3. Set reasonable goals

This may still mean, for instance, a desire to increase exercise frequency or duration in the New Year. Do it in a way that’s not forceful but “self-loving and friendly,” Ludwig says. “It can be an experiment. What happens to my body and my well-being if I take a more self-compassionate approach to changing habits?”

4. Give it time

Reprogramming the brain’s reward circuits won’t happen instantaneously. In an unpublished study by colleagues at Brown to which Ludwig contributed, the authors found that repeated awareness of a behavior changed its reward value. However, paying attention fewer than 10 times did not always lead to desirable changes for the study subjects. That was in relation to cravings for unhealthy food, but Ludwig says this might apply across the board.

5. Practice meditation

Ludwig understands this isn’t for everyone. But she’s also a big fan of mindfulness and says it’s beneficial even just five or 10 minutes. Practice mindfulness while sitting, walking, doing routine activities, even listening to music, she says.

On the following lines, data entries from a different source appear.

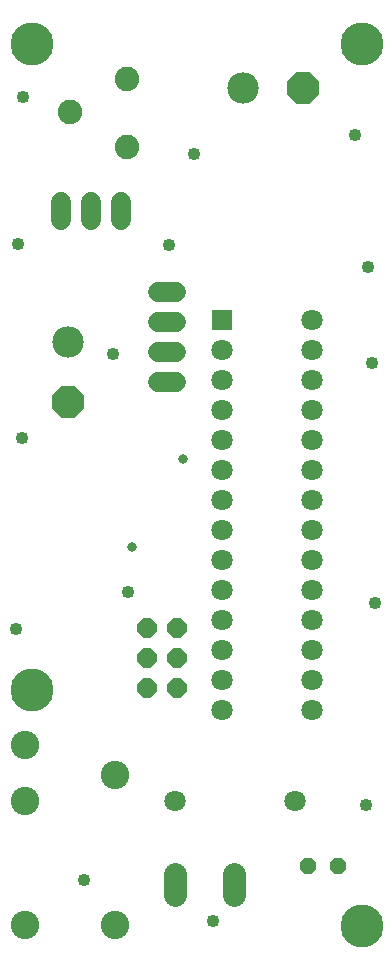
<source format=gbs>
G75*
%MOIN*%
%OFA0B0*%
%FSLAX25Y25*%
%IPPOS*%
%LPD*%
%AMOC8*
5,1,8,0,0,1.08239X$1,22.5*
%
%ADD10C,0.10500*%
%ADD11OC8,0.10500*%
%ADD12C,0.07550*%
%ADD13C,0.08177*%
%ADD14OC8,0.05300*%
%ADD15C,0.09500*%
%ADD16R,0.07100X0.07100*%
%ADD17C,0.07100*%
%ADD18OC8,0.06500*%
%ADD19C,0.06500*%
%ADD20C,0.04262*%
%ADD21C,0.03200*%
%ADD22C,0.14343*%
D10*
X0026049Y0207746D03*
X0084216Y0292617D03*
D11*
X0104216Y0292617D03*
X0026049Y0187746D03*
D12*
X0061603Y0030407D02*
X0061603Y0023357D01*
X0081288Y0023357D02*
X0081288Y0030407D01*
D13*
X0045462Y0272697D03*
X0045462Y0295532D03*
X0026565Y0284508D03*
D14*
X0105755Y0033214D03*
X0115755Y0033214D03*
D15*
X0011682Y0013417D03*
X0011682Y0054917D03*
X0011682Y0073417D03*
X0041682Y0063417D03*
X0041682Y0013417D03*
D16*
X0077272Y0215150D03*
D17*
X0077272Y0205150D03*
X0077272Y0195150D03*
X0077272Y0185150D03*
X0077272Y0175150D03*
X0077272Y0165150D03*
X0077272Y0155150D03*
X0077272Y0145150D03*
X0077272Y0135150D03*
X0077272Y0125150D03*
X0077272Y0115150D03*
X0077272Y0105150D03*
X0077272Y0095150D03*
X0077272Y0085150D03*
X0061459Y0054661D03*
X0101459Y0054661D03*
X0107272Y0085150D03*
X0107272Y0095150D03*
X0107272Y0105150D03*
X0107272Y0115150D03*
X0107272Y0125150D03*
X0107272Y0135150D03*
X0107272Y0145150D03*
X0107272Y0155150D03*
X0107272Y0165150D03*
X0107272Y0175150D03*
X0107272Y0185150D03*
X0107272Y0195150D03*
X0107272Y0205150D03*
X0107272Y0215150D03*
D18*
X0062128Y0112323D03*
X0062128Y0102323D03*
X0062128Y0092323D03*
X0052128Y0092323D03*
X0052128Y0102323D03*
X0052128Y0112323D03*
D19*
X0055794Y0194312D02*
X0061794Y0194312D01*
X0061794Y0204312D02*
X0055794Y0204312D01*
X0055794Y0214312D02*
X0061794Y0214312D01*
X0061794Y0224312D02*
X0055794Y0224312D01*
X0043463Y0248307D02*
X0043463Y0254307D01*
X0033463Y0254307D02*
X0033463Y0248307D01*
X0023463Y0248307D02*
X0023463Y0254307D01*
D20*
X0009133Y0240309D03*
X0010799Y0289305D03*
X0040796Y0203646D03*
X0059461Y0239976D03*
X0067793Y0270306D03*
X0121455Y0276639D03*
X0125788Y0232644D03*
X0127121Y0200647D03*
X0128121Y0120655D03*
X0125121Y0053328D03*
X0074126Y0014665D03*
X0031130Y0028331D03*
X0008466Y0111989D03*
X0010466Y0175649D03*
X0045796Y0124321D03*
D21*
X0047129Y0139320D03*
X0064127Y0168650D03*
D22*
X0013799Y0091658D03*
X0013799Y0306969D03*
X0123788Y0306969D03*
X0123788Y0012999D03*
M02*

</source>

“Mindfulness means that you’re not judging yourself. You’re observing what is there and letting it be. You’re in the moment and seeing whatever is there—negative or positive—and you accept it,” she says. “Paradoxically, being present with an immediate experience might allow you to start acting in ways that will help you achieve your goals without forcing yourself. After all, you can only work toward your goals in the here and now; being present might make the process more enjoyable.”